Is `artifacts:reports:[codequality:]` affected by `artifacts:expire_in:`?

I have a GitLab CI/CD pipeline for merge-requests, where jobs use both artifacts:paths: and artifacts:reports:codequality: combined with artifacts:expire_in:. The trouble-shooting section for Code Quality contains this:

Code Quality reports from the source or target branch may be missing for comparison on the merge request, so no information can be displayed.

Missing report on the target branch can be due to:

  • The artifacts:expire_in CI/CD setting can cause the Code Quality artifacts to expire faster than desired.

As my company is notoriously short on storage space, our IT department plans to disable Keep artifacts from most recent successful jobs globally for all projects. My understanding is, that this will also affect the CodeQuality reports for all branches, including any target branch. As such the next merge-request will (probably) no longer find any CodeQuality report for the target branch and no report will be shown in the merge-request.

Is that reading correct?

If there some variant to only expire (large) artifacts, but keep the (CodeQuality) reports of long-living/protected/selected branches so the next merge-request targeting them would show the CodeQuality report?

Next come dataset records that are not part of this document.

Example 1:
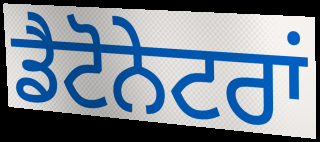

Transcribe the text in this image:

ਡੈਟੋਨੇਟਰਾਂ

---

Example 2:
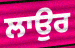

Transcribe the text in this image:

ਲਾਉਰ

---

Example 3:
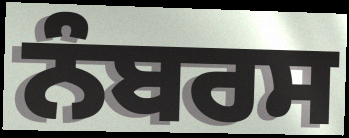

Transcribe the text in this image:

ਨੰਬਰਸ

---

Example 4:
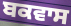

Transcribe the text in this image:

ਬਕਵਾਸ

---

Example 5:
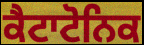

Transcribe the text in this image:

ਕੈਟਾਟੋਨਿਕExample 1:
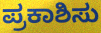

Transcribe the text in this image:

ಪ್ರಕಾಶಿಸು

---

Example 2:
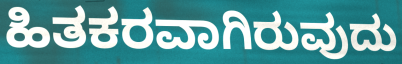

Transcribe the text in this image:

ಹಿತಕರವಾಗಿರುವುದು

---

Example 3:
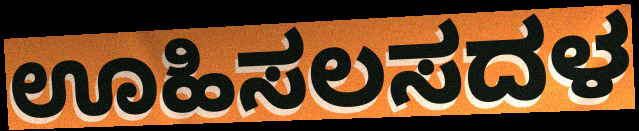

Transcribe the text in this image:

ಊಹಿಸಲಸದಳ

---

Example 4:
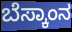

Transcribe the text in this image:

ಬೆಸ್ಕಾಂನ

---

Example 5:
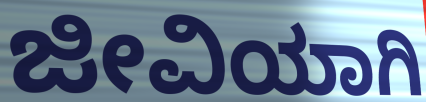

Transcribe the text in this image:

ಜೀವಿಯಾಗಿ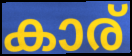
കാര്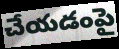
చేయడంపైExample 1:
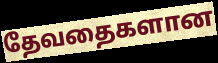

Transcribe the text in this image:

தேவதைகளான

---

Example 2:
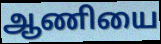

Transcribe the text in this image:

ஆணியை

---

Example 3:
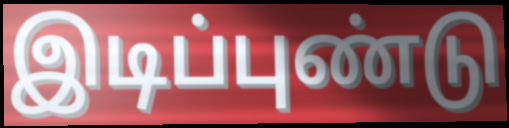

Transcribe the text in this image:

இடிப்புண்டு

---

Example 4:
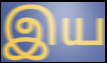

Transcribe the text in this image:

இய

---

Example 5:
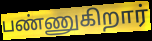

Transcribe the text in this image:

பண்ணுகிறார்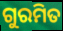
ଗୁରମିତ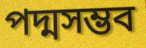
পদ্মসম্ভবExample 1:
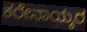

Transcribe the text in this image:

ಕರೇನಾಯ್ಕರ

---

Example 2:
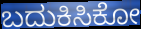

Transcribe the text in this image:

ಬದುಕಿಸಿಕೋ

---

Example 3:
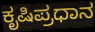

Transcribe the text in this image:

ಕೃಷಿಪ್ರಧಾನ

artifacts:reports:codequality: states this:

The artifacts:expire_in value is set to 1 week.

That affects both source and target branches, but the report would still expire after 1 week for the target branch when Keep artifacts from most recent successful jobs is disabled. Mimicking its behaviour I would like to have a variant of expire_in: never, but only for the last successful job of a ref: I only want the last CC-report of the last job, not all CC-reports of all historic jobs. (I assume all artifacts/reports get auto-expired when the associated ref gets deleted.)

PS: The documentation for artifacts:reports: and CI/CD artifacts reports types contain the following statement:

… You can use artifacts:expire_in to set an expiration date for the artifacts.

AFAIK there is no fine-grained expiry control for artifacts:reports types.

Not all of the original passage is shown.